> Task requirements: Can you write out these items again, swapping each "Infos..." for "Details..." and leaving every other part unchanged?

> Stored data entries:
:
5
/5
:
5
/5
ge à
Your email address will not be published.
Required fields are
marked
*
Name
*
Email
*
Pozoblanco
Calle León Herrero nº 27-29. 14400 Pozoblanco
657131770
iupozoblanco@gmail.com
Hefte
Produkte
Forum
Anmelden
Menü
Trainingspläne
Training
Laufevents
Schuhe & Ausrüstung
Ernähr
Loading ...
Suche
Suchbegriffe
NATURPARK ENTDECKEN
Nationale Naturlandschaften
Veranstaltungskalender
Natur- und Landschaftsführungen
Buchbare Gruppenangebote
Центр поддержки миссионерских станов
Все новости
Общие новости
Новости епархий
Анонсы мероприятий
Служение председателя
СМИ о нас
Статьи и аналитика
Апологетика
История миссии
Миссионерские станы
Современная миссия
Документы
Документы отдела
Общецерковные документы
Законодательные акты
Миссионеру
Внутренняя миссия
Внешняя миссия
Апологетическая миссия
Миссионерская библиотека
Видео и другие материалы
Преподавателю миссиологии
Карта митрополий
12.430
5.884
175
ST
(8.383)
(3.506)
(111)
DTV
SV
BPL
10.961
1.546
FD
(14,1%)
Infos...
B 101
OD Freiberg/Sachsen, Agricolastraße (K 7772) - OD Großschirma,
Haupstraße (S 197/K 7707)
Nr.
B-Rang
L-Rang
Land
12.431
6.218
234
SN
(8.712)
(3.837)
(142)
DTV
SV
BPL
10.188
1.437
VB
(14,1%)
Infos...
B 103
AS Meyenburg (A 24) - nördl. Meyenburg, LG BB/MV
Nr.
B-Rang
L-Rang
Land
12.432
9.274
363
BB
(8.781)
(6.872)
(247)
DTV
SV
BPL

> Answer space:
:
5
/5
:
5
/5
ge à
Your email address will not be published.
Required fields are
marked
*
Name
*
Email
*
Pozoblanco
Calle León Herrero nº 27-29. 14400 Pozoblanco
657131770
iupozoblanco@gmail.com
Hefte
Produkte
Forum
Anmelden
Menü
Trainingspläne
Training
Laufevents
Schuhe & Ausrüstung
Ernähr
Loading ...
Suche
Suchbegriffe
NATURPARK ENTDECKEN
Nationale Naturlandschaften
Veranstaltungskalender
Natur- und Landschaftsführungen
Buchbare Gruppenangebote
Центр поддержки миссионерских станов
Все новости
Общие новости
Новости епархий
Анонсы мероприятий
Служение председателя
СМИ о нас
Статьи и аналитика
Апологетика
История миссии
Миссионерские станы
Современная миссия
Документы
Документы отдела
Общецерковные документы
Законодательные акты
Миссионеру
Внутренняя миссия
Внешняя миссия
Апологетическая миссия
Миссионерская библиотека
Видео и другие материалы
Преподавателю миссиологии
Карта митрополий
12.430
5.884
175
ST
(8.383)
(3.506)
(111)
DTV
SV
BPL
10.961
1.546
FD
(14,1%)
Details...
B 101
OD Freiberg/Sachsen, Agricolastraße (K 7772) - OD Großschirma,
Haupstraße (S 197/K 7707)
Nr.
B-Rang
L-Rang
Land
12.431
6.218
234
SN
(8.712)
(3.837)
(142)
DTV
SV
BPL
10.188
1.437
VB
(14,1%)
Details...
B 103
AS Meyenburg (A 24) - nördl. Meyenburg, LG BB/MV
Nr.
B-Rang
L-Rang
Land
12.432
9.274
363
BB
(8.781)
(6.872)
(247)
DTV
SV
BPL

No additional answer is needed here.